Sejak pagi Wulan tersadar dari pingsannya, Wulan sudah merengek ingin pergi dan hadir ke Pengadilan Istana Darurat. Ia tahu hari ini akan diadakan sidang khusus untuk Kani. Namun Diah dan Julian terus menahannya di Klinik Istana. Kondisi Wulan yang masih lemah dengan kaki dan lengan penuh luka pun menjadi alasan Wulan harus istirahat dan dirawat oleh dokter.

“Ibu, biarkan aku hadir,” ucap Wulan memelas.

Namun ibunya tak acuh dan lebih memilih untuk terus mengupas buah apel.

Saat Wulan sudah mulai lelah memohon kepada ibunya, tiba-tiba seseorang mengetuk pintu kamar rawat inapnya. Setelah disilakan masuk oleh Diah, ternyata orang yang mengetuk adalah salah satu ajudan Maharani.

“Tuan Putri Wulan, Nyonya Diah,” sapa ajudan yang cukup tampan itu. “Yang Mulia Maharani meminta Tuan Putri Wulan untuk datang ke Balai Pertemuan.”

Wulan tersenyum lega mendengarnya. Kebalikan Wulan, ibunya justru kini tengah bersungut tak mengerti jalan pikiran kakak iparnya dan juga putrinya.

“Aku akan mendampinginya,” putus Diah ketus.

***

Wulan berdiri gontai, tengah memandangi kondisi Kani yang sudah mirip seperti orang gila menahun. Wajahnya kusam, janggutnya tumbuh dalam semalam seperti Ayah Wulan, dan yang paling membuat Wulan cemas adalah luka di lengan Kani akibat pelarian mereka di hutan ternyata belum dibalut dan diobati sama sekali. Padahal luka itu cukup besar dan butuh jahitan. Sejak kapan negaranya sejahat ini pada seorang tahanan? Wulan miris melihatnya.

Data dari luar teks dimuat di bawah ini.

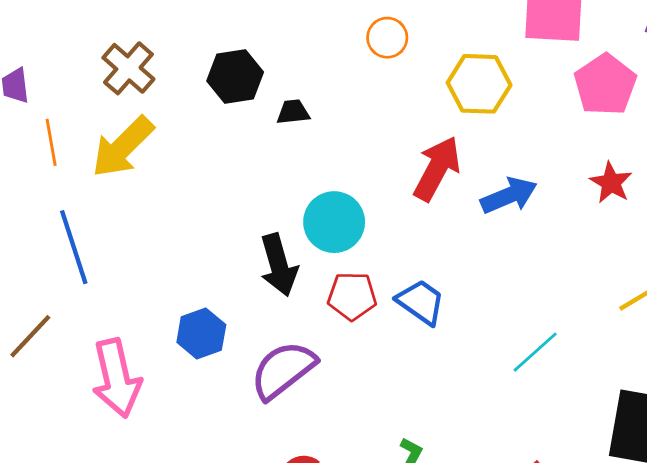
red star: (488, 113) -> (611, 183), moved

“Kanigara mengatakan, Putri Wulan memiliki bukti bahwa ia tidak lagi memihak Rajanya,” Maharani memulai sidang kembali.

Pernyataan Maharani justru membuat Wulan yang masih mengenakan pakaian pasien itu kebingungan. Bukti apa yang dimaksud Kani.

Kani melihat dengan jelas wajah nanar Wulan yang duduk di deretan kursi adipati, di sebelah kiri atas posisi kursi Kani.